Mendix Metamodel
Units
We have opened up our Mendix Metamodel, which is a detailed description of how all Mendix app models are structured. This set of documents helps you understand the Mendix Metamodel.
If you are familiar with Studio Pro you know that a Mendix model is just a collection of documents (microflows, domain models, pages, layouts, modules, folders, etc.) organized in a tree and accessible through the App Explorer. In the SDK we refer to documents with the generic name units
. Basically, any item in the App Explorer of Studio Pro is a unit
.
Units come in two flavors:
- Structural units – These are the nodes in the app tree and can only be: the entire app (root), modules, and folders. A structural unit mainly provides structure and contains very little information itself.
- Model units – These are the leafs in the app tree: microflows, pages, etc. These can be edited in an editor of Studio Pro. Internally, a model unit is a collection of model objects which we call: elements.
Elements
Each model unit consists of a tree of elements. Examples of elements are: entities in a domain model, attributes of an entity, activities and arrows in a microflow, widgets in a page, etc.
Each element has an ID that is only internally used and a type, such as Entity
or Attribute
, etc. It is important to note that, in general, there is not always a 1-to-1 correspondence between things you see in Studio Pro and elements. We often need to use more elements than you can see at first glance in Studio Pro, usually to be able to capture the variety of constructs which Mendix supports, and sometimes because it is technically more convenient.
As an example: an entity can have a generalization. If it has none, you see (none) in Studio Pro, but in the Entity element this is expressed using an element of type NoGeneralization
. If the entity has a generalization, then this is expressed through an element of type Generalization
which holds a reference to the generalization entity. The images that ship with the reference documentation should guide you through these constructions.
Abstract Element Types
A lot of elements (or element types) share features. For example: microflows and rules share a lot of features which are expressed on a common abstract type MicroflowBase
. All abstract types are suffixed with Base
and should never be created directly. However, they are useful to know about for analysis: for example, you can process microflows and rules in mostly the same way.
Properties
Almost all elements have one or more properties, or rather: their values. The properties are determined by the element’s type and the type of the values of a property are determined by the property. These typically show up as editable values in the Properties pane/view. As before with elements, some properties will be rather technical in nature and (seemingly) do not map 1-to-1/clearly with anything shown in Studio Pro. For example the Location
property of an entity denotes the position where the entity is drawn in Studio Pro.
References
References are a particular type of property. References can either be by id or by name. By-id references are used to point to elements in the same model unit. By-name references are used to point to elements in any model unit, by fully-qualified name.
Interfaces
When you open a model using the Model SDK, not the entire model is downloaded: models can be very large, and in general it’s not necessary to “know” the entire model to be able to work with it—even analysis can typically be done on a unit-per-unit basis. So, to save on bandwidth and memory consumption, we initially only send back the interfaces of all units. The interface of a unit consists of the part of the unit which we define to be public and this is typically very small in comparison to the full unit contents. All pieces of information which can be referred to by other model units will be public, such as names.

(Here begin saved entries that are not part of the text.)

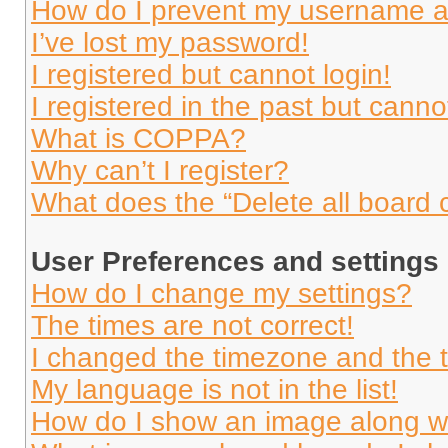
How do I prevent my username app
I’ve lost my password!
I registered but cannot login!
I registered in the past but cann
What is COPPA?
Why can’t I register?
What does the “Delete all board 
User Preferences and settings
How do I change my settings?
The times are not correct!
I changed the timezone and the ti
My language is not in the list!
How do I show an image along 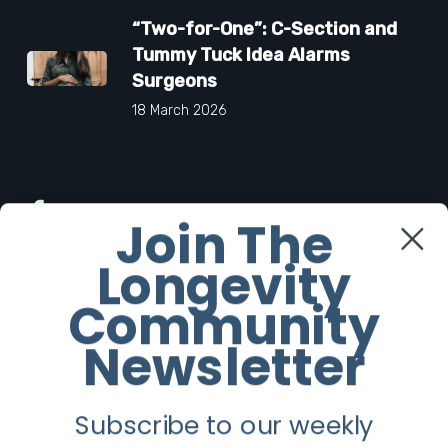
“Two-for-One”: C-Section and
Tummy Tuck Idea Alarms
Surgeons
18 March 2026
Facebook
Join The
Longevity
Twitter
Community
Instagram
Newsletter
Youtube
Subscribe to our weekly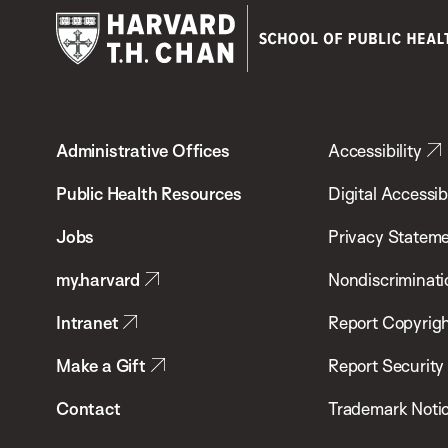
Harvard
T.H.
Administrative Offices
Accessibility
Chan
School
Public Health Resources
Digital Accessibi
of
Jobs
Privacy Statem
Public
my.harvard
Nondiscriminati
Health
Intranet
Report Copyrigh
Make a Gift
Report Security
Contact
Trademark Noti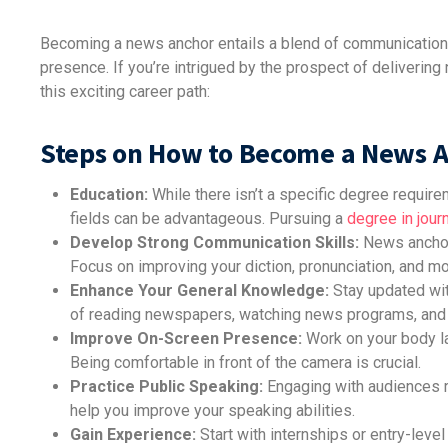
Becoming a news anchor entails a blend of communication
presence. If you’re intrigued by the prospect of deliverin
this exciting career path:
Steps on How to Become a News 
Education:
While there isn’t a specific degree requir
fields can be advantageous. Pursuing a
degree in jour
Develop Strong Communication Skills:
News anchors
Focus on improving your diction, pronunciation, and mo
Enhance Your General Knowledge:
Stay updated with
of reading newspapers, watching news programs, and 
Improve On-Screen Presence:
Work on your body la
Being comfortable in front of the camera is crucial.
Practice Public Speaking:
Engaging with audiences re
help you improve your speaking abilities.
Gain Experience:
Start with internships or entry-level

As an example, for a domain model the following things are public and therefore part of the unit interface:
- All entities, (cross-)associations
- The name, generalization and attributes of each entity
- The name and type information of each attribute
- The name of each (cross-)associations
All other details, such as documentation, validation rules, etc., are not available in the unit interface because these are of no interest to other model units. Using this information you can, for example, refer to an entity from a microflow activity in another unit with only the interface of the domain model unit in memory.
All element types have both an interface and a full form. In the JavaScriptDoc you can see easily the difference in information that is available in for example the Entity interface and the full Entity class. The unit interfaces exclusively contain the interface forms of public elements.
After the server has sent all unit interfaces, the Model SDK client reconstructs the app tree from the available information. However, before you can manipulate an (existing) unit/element or access information on it that’s not available in its interface, you have to obtain the full unit/element.